Cuando el castigo precede a la condena
- Opinión
Si todos los presos del mundo ocuparan una isla desierta, podrían formar un país con una población equivalente a la de Haití, la de República Dominicana, la de Hungría, la de Suecia o la de Bielorrusia. Un alto porcentaje de los casi 10 millones de presos en el mundo aún esperan una sentencia por parte de un juez. Se trata de los presos preventivos que, en países como Panamá, República Dominicana, Uruguay, Venezuela, Paraguay y Bolivia, constituyen más del 60% del total de la población carcelaria, según el International Centre for Prison Studies. En países como Egipto, Reino Unido, Rusia, Alemania, Portugal y España, no llegan al 20%.
En República Dominicana, el porcentaje de preventivos alcanza el 64%, de los cuales casi un tercio han sido acusados por delitos relacionados con las drogas. De ellos, el 85% tiene menos de 40 años de edad; más del 25% tiene entre 18 y 24 años. La sobrepoblación de las cárceles en el país caribeño, con una ocupación de casi el doble de su capacidad, supone un factor de deterioro en la vida de los jóvenes encarcelados y trunca su posible reinserción. No tener la reeducación como objetivo de las políticas penitenciarias entraña el riesgo de perder a miles de jóvenes recuperables que cometieron delitos que no ponen en peligro ninguna vida ni obligan a nadie a consumir drogas.
El hacinamiento en las cárceles empeora las condiciones de vida, impide la convivencia, favorece los abusos y fomenta una violencia que deja marcas en la personalidad de estos jóvenes. La falta de estudios, de oportunidades de trabajo, junto con carencias formativas, afectivas y familiares pueden combinarse para producir altos índices de reincidencia. Cada vez cuesta más adaptarse a la vida en sociedad y a no sucumbir ante el auto-sabotaje, propio de personas que se acostumbran a perder.

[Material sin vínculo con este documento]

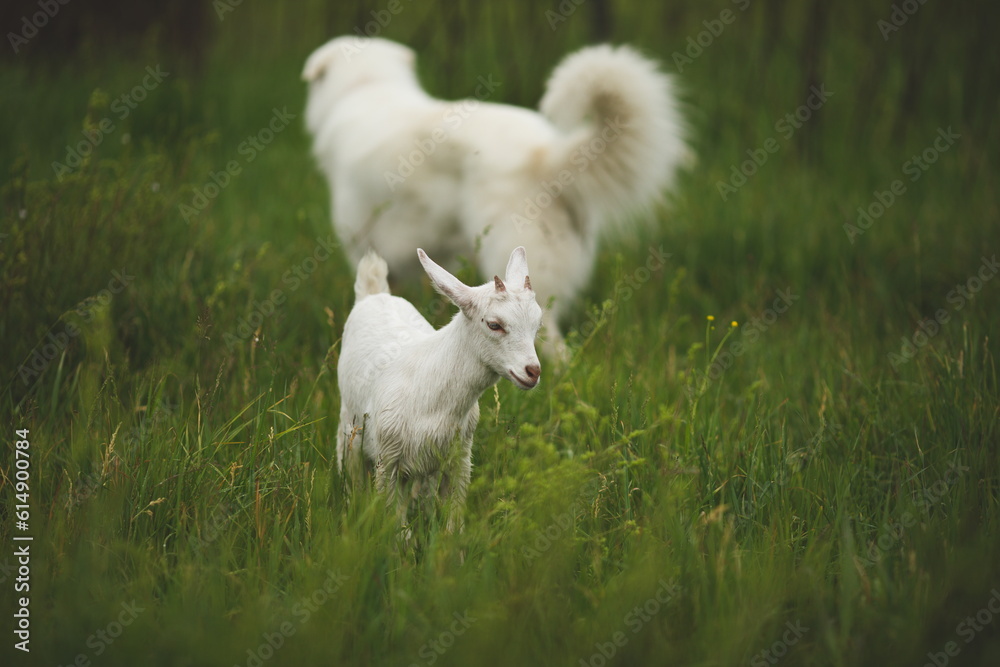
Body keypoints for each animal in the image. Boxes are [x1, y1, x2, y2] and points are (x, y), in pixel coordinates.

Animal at [336, 246, 542, 531]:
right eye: (494, 324)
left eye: (537, 324)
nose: (533, 371)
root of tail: (374, 293)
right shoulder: (387, 461)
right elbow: (395, 522)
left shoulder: (460, 458)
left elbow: (453, 521)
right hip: (350, 424)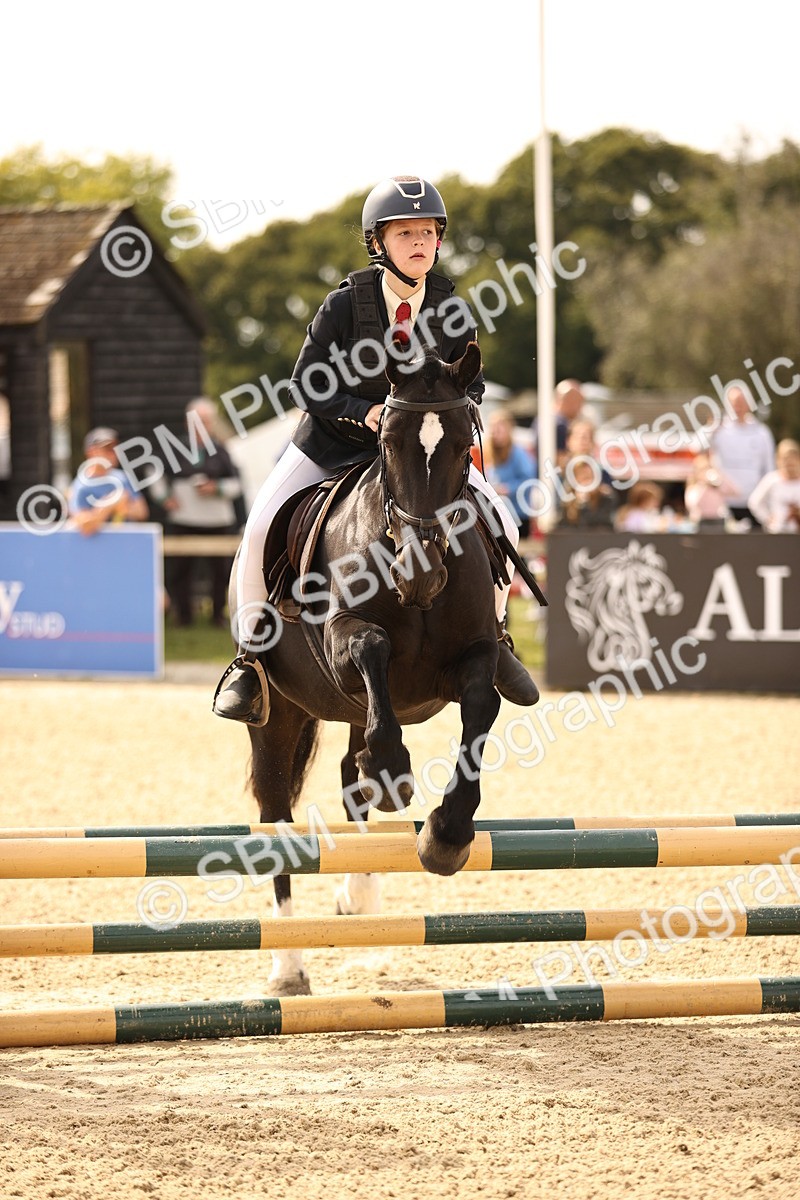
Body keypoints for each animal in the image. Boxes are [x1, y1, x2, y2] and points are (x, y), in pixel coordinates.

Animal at [236, 341, 506, 994]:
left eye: (460, 445)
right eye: (388, 443)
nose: (421, 573)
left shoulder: (472, 658)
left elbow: (483, 705)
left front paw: (446, 836)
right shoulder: (342, 639)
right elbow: (371, 647)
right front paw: (393, 774)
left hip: (352, 710)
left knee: (349, 779)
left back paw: (359, 892)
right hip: (277, 715)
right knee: (277, 818)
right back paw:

Este deterioro social puede influir en el incremento de la delincuencia organizada. En México, gran parte del tráfico de la droga y del crimen organizado se controla desde las cárceles por medio de teléfonos celulares. Crece la población carcelaria, que demanda cada vez más recursos: fiscales, abogados, jueces, funcionarios de prisiones, instalaciones penitenciarias y material, entre otros.
Pero el desbordamiento de las cárceles se produce también en países “desarrollados”.
En Estados Unidos, la ocupación carcelaria es del 110%, lo que ha llevado al Estado a construir nuevas prisiones e incluso a privatizar su gestión. Empresas privadas se presentan a concurso “público y abierto” para gestionar las cárceles con dinero estatal. Este proceso privatizador de una función pública genera dependencia en las empresas privadas, que se benefician del incremento de la población penitenciaria.
Estados Unidos tiene la población carcelaria más grande del mundo (casi 2,3 millones de presos) y está a la cabeza en la proporción de encarcelamientos (773 por cada 100,000 habitantes). Su sistema político, como el de muchas “democracias modernas” se ha vuelto cada vez más “sensible” a intereses particulares, que por medio de grupos de presión promueven legislación favorable. En el caso de las cárceles, se corre el riesgo de endurecer el código penal por delitos menores.
Aunque España tiene uno de los índices más bajos de presos preventivos (un total de más de 13.500 presos), el 35% de toda su población penitenciaria tiene nacionalidad extranjera y el 70% cumple condenas por delitos relacionados con las drogas. Después de cumplir meses de prisión preventiva, uno de cada cinco obtiene una sentencia favorable del juez.
La población carcelaria en España ha vivido tal crecimiento, que la ocupación supera el 138%. Estas cifras, la deshumanización y la falta de proporcionalidad de las condenas por delitos menores de drogas, en comparación con otros más graves, han impulsado una reforma en el código penal. Condenas que antes alcanzaban los nueve años por tráfico con drogas “fuertes” se han quedado en condenas de entre 3 y seis años. También las condenas por venta de drogas “blandas” se han suavizado.
Este cambio respondía a la necesidad social de recuperar a personas, en general jóvenes, que venden productos que nadie está obligado a consumir. Parte de los impuestos del Estado dedicada a perseguir esos delitos podrían destinarse a programas educativos y culturales para forjar sociedades más equilibradas y, por tanto, menos proclives a conductas tóxicas.